▶ **Try it**:
If a line of the records holds the word "feng", copy it out.

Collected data

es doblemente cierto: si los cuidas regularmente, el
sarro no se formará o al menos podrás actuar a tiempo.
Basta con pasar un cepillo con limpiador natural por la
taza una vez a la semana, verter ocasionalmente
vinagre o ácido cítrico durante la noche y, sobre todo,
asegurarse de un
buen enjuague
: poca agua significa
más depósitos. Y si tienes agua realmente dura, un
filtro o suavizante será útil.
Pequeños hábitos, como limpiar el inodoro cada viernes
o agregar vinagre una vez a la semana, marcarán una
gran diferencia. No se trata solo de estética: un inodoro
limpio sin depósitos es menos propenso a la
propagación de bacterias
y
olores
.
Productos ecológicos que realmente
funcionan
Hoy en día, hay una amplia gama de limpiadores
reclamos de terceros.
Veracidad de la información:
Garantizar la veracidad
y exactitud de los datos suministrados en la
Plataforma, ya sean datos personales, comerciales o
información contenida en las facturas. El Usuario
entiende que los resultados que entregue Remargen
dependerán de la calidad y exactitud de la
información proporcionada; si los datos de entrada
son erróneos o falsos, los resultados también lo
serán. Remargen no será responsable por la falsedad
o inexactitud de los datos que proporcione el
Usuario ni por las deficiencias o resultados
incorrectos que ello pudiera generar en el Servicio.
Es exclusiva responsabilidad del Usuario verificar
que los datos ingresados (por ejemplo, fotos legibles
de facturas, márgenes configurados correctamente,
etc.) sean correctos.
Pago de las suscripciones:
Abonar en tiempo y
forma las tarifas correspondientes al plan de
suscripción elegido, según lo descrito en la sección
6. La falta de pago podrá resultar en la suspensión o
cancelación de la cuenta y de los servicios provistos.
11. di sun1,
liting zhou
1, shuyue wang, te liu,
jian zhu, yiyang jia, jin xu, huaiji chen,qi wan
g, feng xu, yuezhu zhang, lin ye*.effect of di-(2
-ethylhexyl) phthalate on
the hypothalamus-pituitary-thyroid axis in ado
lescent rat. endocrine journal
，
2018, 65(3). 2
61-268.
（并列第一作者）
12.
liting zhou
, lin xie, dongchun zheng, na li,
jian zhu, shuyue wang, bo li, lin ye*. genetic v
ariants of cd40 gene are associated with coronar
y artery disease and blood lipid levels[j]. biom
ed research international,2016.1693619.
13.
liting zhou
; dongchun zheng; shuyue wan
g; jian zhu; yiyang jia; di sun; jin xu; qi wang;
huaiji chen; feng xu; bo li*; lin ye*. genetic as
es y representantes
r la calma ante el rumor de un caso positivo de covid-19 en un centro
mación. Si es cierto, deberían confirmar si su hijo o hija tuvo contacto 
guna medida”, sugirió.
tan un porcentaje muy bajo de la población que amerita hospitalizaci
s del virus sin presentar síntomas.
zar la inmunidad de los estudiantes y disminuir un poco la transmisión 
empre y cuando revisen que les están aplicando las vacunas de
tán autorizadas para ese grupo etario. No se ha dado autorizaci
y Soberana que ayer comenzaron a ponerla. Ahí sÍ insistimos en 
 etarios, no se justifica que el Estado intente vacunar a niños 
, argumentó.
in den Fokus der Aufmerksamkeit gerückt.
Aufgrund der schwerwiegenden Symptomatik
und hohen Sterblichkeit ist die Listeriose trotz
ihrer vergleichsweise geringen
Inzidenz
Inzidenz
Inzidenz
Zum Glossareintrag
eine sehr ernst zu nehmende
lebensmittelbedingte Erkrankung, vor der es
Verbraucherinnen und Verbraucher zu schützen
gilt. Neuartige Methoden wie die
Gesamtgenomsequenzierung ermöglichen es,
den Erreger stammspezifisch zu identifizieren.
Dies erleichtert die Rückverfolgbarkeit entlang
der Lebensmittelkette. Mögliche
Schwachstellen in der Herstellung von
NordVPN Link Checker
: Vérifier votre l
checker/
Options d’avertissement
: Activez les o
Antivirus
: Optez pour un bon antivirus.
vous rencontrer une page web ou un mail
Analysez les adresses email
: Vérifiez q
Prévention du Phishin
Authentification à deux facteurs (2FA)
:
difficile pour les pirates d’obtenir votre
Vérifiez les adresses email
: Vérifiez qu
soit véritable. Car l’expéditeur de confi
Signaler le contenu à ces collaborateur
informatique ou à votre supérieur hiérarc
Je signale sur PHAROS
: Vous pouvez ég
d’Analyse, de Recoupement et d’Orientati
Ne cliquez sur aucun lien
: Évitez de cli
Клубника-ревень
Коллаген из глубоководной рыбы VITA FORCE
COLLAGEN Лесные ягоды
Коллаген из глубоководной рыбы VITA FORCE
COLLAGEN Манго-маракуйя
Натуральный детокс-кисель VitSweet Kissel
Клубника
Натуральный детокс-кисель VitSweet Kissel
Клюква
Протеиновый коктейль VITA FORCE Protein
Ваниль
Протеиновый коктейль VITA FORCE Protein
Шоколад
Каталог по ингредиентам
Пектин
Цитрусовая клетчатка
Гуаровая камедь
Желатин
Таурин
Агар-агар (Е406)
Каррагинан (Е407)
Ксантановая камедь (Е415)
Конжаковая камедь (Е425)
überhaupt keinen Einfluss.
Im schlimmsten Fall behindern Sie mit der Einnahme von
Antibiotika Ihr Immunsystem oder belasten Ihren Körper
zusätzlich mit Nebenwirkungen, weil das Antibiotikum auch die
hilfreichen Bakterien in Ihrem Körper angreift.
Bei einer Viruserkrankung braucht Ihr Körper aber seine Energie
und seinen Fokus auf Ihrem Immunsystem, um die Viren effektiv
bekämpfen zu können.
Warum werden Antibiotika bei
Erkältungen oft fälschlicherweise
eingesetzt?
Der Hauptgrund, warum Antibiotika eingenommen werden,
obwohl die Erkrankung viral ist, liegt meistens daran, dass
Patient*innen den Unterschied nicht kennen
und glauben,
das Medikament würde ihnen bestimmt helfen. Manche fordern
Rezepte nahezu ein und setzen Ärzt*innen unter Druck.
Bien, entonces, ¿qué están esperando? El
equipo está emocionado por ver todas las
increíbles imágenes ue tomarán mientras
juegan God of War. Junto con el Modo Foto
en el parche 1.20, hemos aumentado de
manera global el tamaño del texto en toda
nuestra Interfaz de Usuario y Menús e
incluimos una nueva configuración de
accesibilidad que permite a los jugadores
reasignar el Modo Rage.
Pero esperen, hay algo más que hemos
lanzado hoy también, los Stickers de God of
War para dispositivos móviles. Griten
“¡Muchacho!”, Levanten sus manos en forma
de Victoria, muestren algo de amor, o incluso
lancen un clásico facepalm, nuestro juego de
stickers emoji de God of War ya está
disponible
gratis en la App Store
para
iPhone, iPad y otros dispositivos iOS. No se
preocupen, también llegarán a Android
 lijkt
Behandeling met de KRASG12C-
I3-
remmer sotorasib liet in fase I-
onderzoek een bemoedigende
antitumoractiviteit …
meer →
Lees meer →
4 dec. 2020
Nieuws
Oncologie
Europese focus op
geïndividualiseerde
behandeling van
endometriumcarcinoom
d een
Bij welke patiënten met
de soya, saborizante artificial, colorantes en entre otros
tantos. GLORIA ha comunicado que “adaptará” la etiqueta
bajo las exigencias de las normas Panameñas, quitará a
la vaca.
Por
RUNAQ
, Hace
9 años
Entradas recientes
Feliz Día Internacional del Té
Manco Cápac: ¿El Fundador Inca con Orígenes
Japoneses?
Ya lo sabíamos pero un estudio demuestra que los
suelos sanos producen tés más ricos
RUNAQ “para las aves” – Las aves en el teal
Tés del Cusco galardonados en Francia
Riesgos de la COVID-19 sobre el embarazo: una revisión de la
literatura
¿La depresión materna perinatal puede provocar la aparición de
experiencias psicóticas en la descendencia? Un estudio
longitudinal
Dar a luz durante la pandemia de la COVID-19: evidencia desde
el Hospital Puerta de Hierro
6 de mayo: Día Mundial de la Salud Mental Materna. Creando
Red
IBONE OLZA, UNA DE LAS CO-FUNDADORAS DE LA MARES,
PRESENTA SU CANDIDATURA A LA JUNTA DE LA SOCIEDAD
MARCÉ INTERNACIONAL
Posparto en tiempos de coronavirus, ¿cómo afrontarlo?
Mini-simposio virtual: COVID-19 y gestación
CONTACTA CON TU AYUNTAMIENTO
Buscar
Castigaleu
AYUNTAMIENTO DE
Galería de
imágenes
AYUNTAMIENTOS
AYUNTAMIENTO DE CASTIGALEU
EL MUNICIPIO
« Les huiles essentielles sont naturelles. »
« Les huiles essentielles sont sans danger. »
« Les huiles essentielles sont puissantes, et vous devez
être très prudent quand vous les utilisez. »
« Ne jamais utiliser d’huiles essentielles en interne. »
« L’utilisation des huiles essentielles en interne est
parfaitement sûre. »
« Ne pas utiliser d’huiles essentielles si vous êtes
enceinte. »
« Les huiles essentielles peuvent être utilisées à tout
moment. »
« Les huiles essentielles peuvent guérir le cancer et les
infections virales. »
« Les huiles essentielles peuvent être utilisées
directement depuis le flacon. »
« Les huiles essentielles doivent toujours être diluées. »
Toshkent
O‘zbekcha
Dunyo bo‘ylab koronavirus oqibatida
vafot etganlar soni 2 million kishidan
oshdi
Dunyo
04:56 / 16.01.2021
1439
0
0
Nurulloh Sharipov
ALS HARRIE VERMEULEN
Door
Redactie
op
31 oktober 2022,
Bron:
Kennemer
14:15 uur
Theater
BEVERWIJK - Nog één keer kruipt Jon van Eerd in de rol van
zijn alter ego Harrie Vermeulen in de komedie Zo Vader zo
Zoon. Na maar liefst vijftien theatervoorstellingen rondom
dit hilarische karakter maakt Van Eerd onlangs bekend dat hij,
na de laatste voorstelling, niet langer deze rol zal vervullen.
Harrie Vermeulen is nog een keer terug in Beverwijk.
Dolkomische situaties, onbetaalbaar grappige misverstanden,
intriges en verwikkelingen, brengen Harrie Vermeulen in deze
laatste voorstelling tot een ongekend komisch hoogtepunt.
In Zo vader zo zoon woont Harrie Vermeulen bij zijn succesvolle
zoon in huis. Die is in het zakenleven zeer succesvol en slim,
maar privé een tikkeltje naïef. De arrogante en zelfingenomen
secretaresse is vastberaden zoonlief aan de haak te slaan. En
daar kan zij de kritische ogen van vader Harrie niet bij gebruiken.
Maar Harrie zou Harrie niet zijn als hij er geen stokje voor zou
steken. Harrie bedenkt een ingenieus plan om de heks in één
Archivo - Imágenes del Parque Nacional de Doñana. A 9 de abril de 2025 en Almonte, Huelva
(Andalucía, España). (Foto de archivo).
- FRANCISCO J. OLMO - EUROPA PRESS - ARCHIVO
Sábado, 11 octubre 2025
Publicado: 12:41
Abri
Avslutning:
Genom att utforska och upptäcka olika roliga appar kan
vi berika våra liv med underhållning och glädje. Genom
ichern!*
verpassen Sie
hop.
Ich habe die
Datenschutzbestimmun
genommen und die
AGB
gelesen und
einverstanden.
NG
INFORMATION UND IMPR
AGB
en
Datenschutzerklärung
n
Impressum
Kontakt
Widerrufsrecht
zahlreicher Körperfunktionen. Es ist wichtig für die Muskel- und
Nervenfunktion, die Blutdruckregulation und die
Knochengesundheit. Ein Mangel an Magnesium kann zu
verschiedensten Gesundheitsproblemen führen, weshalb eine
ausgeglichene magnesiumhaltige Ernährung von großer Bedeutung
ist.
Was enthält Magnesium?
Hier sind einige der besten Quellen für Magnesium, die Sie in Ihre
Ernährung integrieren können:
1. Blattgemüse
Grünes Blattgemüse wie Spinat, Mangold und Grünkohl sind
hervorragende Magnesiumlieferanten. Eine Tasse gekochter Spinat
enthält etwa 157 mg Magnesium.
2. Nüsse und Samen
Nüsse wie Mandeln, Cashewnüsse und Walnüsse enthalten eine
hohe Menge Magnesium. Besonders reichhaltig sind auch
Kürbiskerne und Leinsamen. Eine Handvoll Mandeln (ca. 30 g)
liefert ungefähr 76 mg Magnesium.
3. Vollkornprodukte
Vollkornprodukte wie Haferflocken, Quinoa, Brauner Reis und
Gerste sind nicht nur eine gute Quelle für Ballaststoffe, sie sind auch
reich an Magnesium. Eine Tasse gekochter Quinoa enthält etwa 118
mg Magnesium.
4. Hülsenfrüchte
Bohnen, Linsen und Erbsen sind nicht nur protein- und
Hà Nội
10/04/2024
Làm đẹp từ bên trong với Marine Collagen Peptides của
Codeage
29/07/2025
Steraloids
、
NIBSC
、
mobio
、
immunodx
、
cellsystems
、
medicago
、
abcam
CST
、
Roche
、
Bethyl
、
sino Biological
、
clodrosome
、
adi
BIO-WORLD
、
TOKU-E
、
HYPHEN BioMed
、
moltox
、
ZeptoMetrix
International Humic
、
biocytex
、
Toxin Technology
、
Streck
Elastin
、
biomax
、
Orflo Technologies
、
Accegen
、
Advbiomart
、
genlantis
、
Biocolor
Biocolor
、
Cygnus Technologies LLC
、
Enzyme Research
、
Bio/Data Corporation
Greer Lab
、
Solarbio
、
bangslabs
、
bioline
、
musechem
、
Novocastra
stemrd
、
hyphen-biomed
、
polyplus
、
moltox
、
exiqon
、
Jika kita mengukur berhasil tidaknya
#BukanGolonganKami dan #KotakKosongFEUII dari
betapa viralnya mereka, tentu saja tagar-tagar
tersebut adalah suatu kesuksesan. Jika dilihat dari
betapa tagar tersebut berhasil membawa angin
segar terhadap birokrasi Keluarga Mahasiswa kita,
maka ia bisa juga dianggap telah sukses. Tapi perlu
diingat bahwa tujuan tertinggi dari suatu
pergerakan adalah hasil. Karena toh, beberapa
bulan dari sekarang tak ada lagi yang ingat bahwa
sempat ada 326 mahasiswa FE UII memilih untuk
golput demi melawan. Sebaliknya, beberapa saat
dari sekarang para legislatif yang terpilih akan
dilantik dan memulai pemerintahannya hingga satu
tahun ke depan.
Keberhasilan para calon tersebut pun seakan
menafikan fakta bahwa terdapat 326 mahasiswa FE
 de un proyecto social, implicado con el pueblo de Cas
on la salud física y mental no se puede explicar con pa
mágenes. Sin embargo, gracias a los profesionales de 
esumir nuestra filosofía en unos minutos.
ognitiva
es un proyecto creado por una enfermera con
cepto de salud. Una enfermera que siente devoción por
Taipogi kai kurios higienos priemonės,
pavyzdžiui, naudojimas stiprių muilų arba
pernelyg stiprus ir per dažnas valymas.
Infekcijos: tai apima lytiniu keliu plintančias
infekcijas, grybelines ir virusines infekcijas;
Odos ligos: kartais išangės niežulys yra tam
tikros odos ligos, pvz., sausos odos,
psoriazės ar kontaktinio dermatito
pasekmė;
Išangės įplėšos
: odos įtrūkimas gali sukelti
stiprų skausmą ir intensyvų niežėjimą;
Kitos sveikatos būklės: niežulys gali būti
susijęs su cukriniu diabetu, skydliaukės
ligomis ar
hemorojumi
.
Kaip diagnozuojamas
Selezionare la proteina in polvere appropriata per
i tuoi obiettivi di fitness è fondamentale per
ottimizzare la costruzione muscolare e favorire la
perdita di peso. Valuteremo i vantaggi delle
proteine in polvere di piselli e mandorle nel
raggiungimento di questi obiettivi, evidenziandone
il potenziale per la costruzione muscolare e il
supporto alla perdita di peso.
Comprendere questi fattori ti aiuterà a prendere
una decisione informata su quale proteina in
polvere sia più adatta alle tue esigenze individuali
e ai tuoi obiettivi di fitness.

▶ **Problem solution**:
g, feng xu, yuezhu zhang, lin ye*.effect of di-(2
huaiji chen; feng xu; bo li*; lin ye*. genetic as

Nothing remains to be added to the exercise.